Blame and shame make moving forward difficult.
If infidelity is the leading cause of your separation or divorce, guilt or shame can prevent you from building a life beyond it.
Like any other potentially harmful action or behavior, there is usually a reason. “I don’t know why I did it.” The why matters just as much as the result. “I’ve never felt that way before.”
Imagine understanding what led to the affair or infidelity and moving beyond the shame and guilt.
Blame plays a big part for many in the infidelity dynamic, and responsibility can replace the blame. Blame loves to hold hands with shame and not because they rhyme. We do the work of uncoupling these two.
Do you find yourself blaming your spouse or partner?
Yes, many people will indeed blame their spouse for the reason they cheated. When you take the time to look deep inside yourself, you’ll find freedom there.
The reaction to blame someone else or defend yourself will start to disappear.
“It just happened; it didn’t mean anything.”
Almost like you went unconscious for a period, and when you woke up, “that” happened.
We could probably agree here that nothing just happens. There could be an inability to communicate openly with your spouse about your needs and desires.

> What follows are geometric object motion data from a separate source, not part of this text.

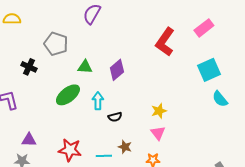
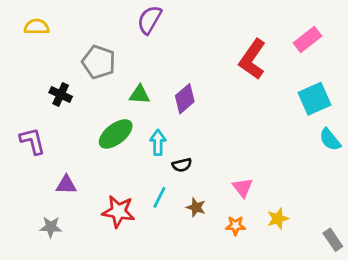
yellow star: (159, 111) -> (278, 219), moved
purple triangle: (29, 140) -> (66, 185), moved
cyan line: (104, 156) -> (159, 197), moved, turned -63

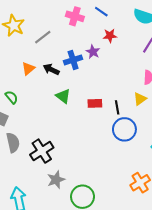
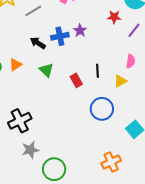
red star: (110, 36) -> (114, 17), moved
orange triangle: (28, 69) -> (15, 65), moved
red rectangle: (95, 103) -> (76, 80), turned 56
black line: (117, 107) -> (97, 71), moved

Feeling alone and not sharing this with your partner or spouse can create a great divide between you. This division can lead to a loss of love and respect.
I have developed a deep compassion for both sides of the infidelity equation. The journey back to wholeness is possible!
Living in limbo can be torture.
Infidelity, cheating, an affair, or whatever word you choose all carry the stigma of betrayal. Often both sides are left to wonder what happened. There is so much fear about reaching out for help, and fear of being judged is at the top of the list.
Blame and shame don’t get you anywhere. I can promise you that I am not your judge and jury. If you want to grow through this kind of trauma, you can.
You can reclaim self-love and trust by facing your choices and understanding your WHY.